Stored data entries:
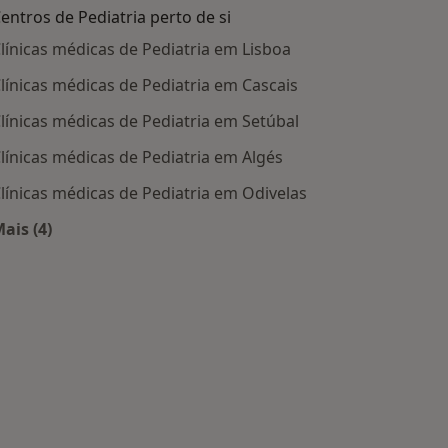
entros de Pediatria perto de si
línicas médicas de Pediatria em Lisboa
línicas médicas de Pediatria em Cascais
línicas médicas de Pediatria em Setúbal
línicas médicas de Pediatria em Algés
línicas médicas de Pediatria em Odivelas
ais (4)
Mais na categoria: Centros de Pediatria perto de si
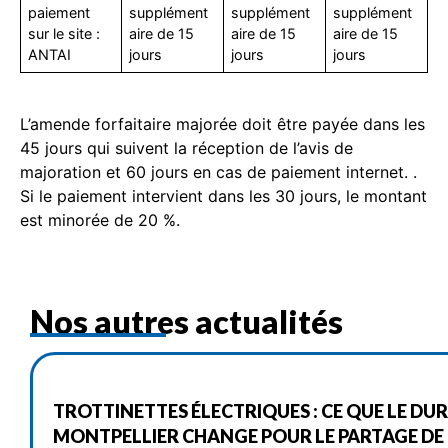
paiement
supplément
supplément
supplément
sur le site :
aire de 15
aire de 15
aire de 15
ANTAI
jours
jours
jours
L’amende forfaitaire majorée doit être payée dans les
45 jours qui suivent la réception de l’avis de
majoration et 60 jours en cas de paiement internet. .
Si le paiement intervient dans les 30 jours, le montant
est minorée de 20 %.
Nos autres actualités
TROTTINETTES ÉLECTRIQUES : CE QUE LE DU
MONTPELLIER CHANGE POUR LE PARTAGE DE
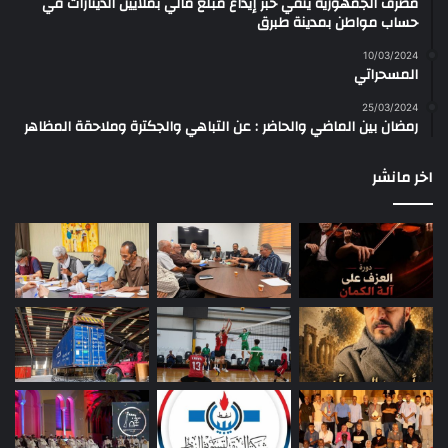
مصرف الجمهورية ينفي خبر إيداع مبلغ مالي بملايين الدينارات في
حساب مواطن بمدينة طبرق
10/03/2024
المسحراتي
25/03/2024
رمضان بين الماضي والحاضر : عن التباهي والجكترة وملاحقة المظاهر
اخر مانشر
--
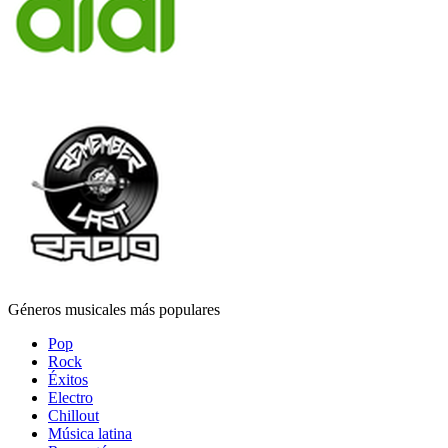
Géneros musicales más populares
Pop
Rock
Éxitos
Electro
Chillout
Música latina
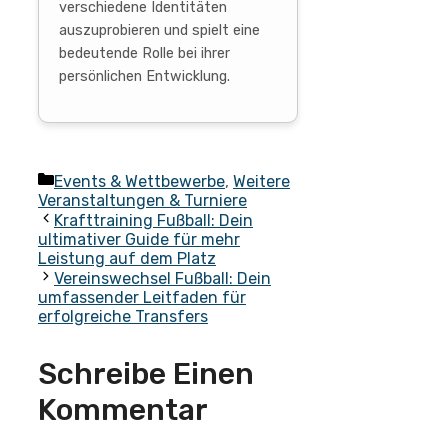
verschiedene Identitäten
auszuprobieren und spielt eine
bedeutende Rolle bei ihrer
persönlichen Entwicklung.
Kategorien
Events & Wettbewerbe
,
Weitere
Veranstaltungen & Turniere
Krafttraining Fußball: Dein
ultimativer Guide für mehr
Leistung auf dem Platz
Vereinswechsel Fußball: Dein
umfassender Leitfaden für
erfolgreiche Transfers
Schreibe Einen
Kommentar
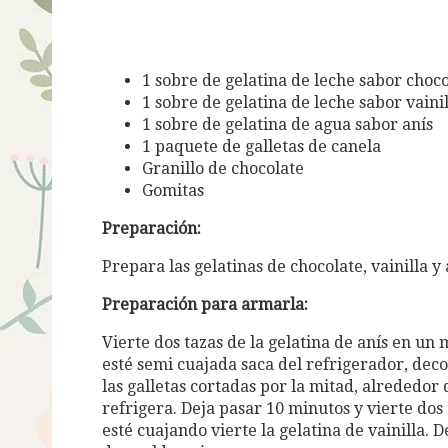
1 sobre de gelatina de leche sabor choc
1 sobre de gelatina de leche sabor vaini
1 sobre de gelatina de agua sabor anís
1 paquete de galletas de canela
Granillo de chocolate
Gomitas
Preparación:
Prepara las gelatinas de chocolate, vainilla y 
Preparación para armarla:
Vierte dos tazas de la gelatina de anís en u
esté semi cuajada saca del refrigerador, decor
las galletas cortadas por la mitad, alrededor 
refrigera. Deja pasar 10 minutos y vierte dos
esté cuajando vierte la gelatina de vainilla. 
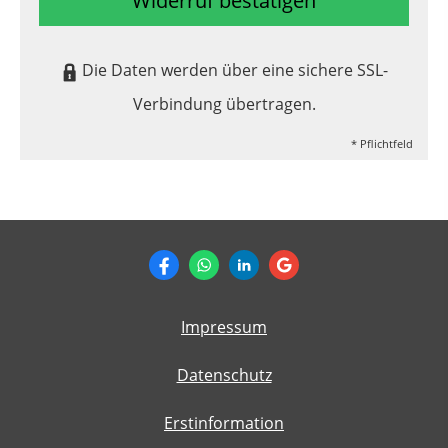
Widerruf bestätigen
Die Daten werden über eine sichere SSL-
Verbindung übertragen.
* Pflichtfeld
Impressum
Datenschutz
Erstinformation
--
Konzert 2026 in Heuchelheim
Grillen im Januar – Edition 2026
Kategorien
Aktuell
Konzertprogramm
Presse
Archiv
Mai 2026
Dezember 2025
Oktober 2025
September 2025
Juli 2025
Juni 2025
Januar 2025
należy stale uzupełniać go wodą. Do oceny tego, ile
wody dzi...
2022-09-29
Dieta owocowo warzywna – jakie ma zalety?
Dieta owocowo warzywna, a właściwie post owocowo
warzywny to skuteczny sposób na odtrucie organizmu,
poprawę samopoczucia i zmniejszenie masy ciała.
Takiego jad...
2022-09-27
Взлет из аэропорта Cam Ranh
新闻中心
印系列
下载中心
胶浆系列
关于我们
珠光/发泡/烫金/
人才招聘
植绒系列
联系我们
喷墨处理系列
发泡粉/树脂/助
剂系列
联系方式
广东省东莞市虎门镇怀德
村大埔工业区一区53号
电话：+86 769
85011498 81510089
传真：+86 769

TASK: Only the lines above from the one containing "Mais na categoria: Centros" through the one containing "MONTPELLIER CHANGE POUR LE PARTAGE DE" should be returned, verbatim and inclusive, with pictures excluded.

TASK RESPONSE:
Mais na categoria: Centros de Pediatria perto de si
paiement
supplément
supplément
supplément
sur le site :
aire de 15
aire de 15
aire de 15
ANTAI
jours
jours
jours
L’amende forfaitaire majorée doit être payée dans les
45 jours qui suivent la réception de l’avis de
majoration et 60 jours en cas de paiement internet. .
Si le paiement intervient dans les 30 jours, le montant
est minorée de 20 %.
Nos autres actualités
TROTTINETTES ÉLECTRIQUES : CE QUE LE DU
MONTPELLIER CHANGE POUR LE PARTAGE DE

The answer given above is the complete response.